Irish manufacturers are going to have to learn to emulate the makers of foods of exquisite (and consistent) sensory quality. And to become expert on this will require "advanced knowledge of consumer preference". Some 125 new food and non-alcoholic drinks products were launched every week in Britain last year. A very high failure rate resulted because, ultimately, their makers misread consumer reaction.

Dr Tarrant admits that Irish production of prepared foods has been growing rapidly with huge expectation of further imminent expansion but, significantly, at the top end of that market - that is on a par with say the Marks & Spencer range - there are few Irish products listed.

Not only are exquisite taste and other attractive sensory qualities essential but, for example, knowing what is going to work whether it is in Birmingham or London or Edinburgh. This requires very detailed consumer profiles embracing food attitudes and preferences. For the Irish food industry, this kind of information is simply not there at present, he said. The preferences have to be built into standards of sensory quality that will enable them to compete.

A valuable lesson in consumer preference is illustrated by Dr Cathal Cowan, head of the NFC's food marketing group. The centre's research shows that although women constitute up to 40 per cent of the Irish workforce outside the home, this has not translated into them buying more convenience foods, notwithstanding growth in consumer food sales. It has, however, translated into significant consumption of restaurant and takeaway foods. Women no longer perceive their main role as "family meal maker", he adds, but instead want time for work and leisure activities.

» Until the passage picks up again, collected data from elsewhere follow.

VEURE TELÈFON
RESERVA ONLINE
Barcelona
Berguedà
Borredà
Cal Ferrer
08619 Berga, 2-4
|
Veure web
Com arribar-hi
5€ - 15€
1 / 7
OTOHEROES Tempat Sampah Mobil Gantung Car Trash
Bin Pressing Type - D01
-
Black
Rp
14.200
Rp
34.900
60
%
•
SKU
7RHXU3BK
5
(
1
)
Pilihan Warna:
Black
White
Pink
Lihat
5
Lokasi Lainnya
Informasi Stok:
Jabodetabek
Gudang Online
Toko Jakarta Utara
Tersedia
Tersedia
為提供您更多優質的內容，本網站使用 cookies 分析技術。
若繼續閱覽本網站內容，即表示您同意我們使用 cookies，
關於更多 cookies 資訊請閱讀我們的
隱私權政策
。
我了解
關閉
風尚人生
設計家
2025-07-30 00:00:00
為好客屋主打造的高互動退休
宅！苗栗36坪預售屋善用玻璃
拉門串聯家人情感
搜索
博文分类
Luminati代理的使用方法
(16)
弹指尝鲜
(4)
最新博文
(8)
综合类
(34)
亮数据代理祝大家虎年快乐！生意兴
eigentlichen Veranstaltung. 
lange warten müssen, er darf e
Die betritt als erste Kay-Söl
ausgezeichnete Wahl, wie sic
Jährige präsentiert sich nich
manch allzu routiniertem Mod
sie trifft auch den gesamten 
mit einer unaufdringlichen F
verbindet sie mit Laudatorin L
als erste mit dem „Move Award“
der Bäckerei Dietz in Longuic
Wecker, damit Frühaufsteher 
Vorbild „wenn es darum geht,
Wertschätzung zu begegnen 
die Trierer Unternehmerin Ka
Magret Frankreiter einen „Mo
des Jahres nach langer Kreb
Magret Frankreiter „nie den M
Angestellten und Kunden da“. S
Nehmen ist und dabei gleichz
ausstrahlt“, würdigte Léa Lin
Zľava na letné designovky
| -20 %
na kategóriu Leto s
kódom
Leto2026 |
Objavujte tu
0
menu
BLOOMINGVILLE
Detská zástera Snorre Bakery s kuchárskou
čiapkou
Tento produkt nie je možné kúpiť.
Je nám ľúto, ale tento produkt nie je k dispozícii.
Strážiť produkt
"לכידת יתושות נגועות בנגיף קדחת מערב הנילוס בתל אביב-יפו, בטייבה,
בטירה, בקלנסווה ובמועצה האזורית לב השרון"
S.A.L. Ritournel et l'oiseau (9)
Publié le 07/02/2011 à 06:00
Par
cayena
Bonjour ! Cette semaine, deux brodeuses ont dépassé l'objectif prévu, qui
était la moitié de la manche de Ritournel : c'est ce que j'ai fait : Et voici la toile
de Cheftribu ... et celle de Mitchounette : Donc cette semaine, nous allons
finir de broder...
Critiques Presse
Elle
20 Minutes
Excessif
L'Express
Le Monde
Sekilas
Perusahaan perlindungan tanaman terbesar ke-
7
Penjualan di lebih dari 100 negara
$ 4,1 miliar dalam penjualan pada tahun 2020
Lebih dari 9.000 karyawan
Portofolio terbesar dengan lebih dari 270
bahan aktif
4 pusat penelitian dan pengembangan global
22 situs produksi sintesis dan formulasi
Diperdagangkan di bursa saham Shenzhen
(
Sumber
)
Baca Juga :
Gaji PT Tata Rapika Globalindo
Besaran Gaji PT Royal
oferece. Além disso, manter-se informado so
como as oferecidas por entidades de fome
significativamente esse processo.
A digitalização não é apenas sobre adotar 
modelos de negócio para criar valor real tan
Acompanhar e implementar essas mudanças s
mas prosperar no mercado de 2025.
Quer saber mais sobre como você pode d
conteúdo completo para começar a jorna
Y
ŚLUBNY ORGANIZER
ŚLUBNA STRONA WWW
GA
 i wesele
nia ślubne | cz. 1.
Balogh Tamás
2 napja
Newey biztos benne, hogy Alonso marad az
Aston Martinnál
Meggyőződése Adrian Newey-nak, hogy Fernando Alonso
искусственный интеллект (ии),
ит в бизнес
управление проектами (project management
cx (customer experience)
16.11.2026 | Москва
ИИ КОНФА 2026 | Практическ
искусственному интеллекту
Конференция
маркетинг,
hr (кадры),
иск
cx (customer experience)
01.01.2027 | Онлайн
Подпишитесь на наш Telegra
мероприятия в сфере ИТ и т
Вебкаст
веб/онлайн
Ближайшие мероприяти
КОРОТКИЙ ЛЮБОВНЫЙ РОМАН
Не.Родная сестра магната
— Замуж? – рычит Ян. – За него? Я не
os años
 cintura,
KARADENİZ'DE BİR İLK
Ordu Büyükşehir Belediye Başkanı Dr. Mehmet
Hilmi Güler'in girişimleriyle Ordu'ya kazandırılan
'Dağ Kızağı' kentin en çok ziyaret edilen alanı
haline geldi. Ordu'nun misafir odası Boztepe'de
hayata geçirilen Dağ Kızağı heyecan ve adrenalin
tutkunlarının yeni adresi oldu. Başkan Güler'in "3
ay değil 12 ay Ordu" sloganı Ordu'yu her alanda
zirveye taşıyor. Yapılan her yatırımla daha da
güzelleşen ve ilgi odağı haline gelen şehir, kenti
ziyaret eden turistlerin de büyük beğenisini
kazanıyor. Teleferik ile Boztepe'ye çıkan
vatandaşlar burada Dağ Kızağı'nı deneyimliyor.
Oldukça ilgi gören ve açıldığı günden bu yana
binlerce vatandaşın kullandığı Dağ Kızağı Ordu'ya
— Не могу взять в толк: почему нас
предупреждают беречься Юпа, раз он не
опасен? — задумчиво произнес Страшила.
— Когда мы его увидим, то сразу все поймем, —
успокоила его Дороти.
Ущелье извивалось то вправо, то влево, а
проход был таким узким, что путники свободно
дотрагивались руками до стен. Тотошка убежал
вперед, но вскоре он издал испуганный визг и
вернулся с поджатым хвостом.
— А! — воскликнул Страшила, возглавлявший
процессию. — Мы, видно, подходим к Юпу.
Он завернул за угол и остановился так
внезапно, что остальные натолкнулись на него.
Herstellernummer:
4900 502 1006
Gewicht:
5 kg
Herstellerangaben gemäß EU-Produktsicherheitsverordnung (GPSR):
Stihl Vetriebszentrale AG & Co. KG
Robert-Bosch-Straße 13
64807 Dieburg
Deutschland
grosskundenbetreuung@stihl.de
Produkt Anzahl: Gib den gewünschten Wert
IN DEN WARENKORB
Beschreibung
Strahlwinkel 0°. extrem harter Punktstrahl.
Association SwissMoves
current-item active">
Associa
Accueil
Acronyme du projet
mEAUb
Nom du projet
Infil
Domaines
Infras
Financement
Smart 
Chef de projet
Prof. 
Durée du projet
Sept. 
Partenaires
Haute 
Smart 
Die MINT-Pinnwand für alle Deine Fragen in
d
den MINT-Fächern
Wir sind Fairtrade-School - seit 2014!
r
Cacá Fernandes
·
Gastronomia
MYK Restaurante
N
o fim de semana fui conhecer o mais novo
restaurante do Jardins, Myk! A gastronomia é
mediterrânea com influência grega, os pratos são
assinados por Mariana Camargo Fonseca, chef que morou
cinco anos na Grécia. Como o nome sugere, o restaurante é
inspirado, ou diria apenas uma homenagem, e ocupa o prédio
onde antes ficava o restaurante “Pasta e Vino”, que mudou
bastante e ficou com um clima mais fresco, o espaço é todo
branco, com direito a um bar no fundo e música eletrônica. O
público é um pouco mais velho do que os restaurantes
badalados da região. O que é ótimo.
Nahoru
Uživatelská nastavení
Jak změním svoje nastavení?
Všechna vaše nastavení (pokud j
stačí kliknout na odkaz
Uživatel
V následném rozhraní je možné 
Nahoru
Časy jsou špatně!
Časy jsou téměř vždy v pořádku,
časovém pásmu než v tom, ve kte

"Segmentation studies based on consumer lifestyle in all EU countries is an initial priority," Dr Cowan says. "Irish industry wants to know about consumers' attitudes to food, especially in EU markets, so that they can become more consumer-orientated in their marketing strategy."

The NFC aims to help moves to supply that highly demanding but lucrative market by focusing, for instance, on convenience food products, speciality cheeses, organic liquid milk and healthier meat products. The impact of animal welfare issues is also being studied as well as ways of improving distribution of Irish food exports.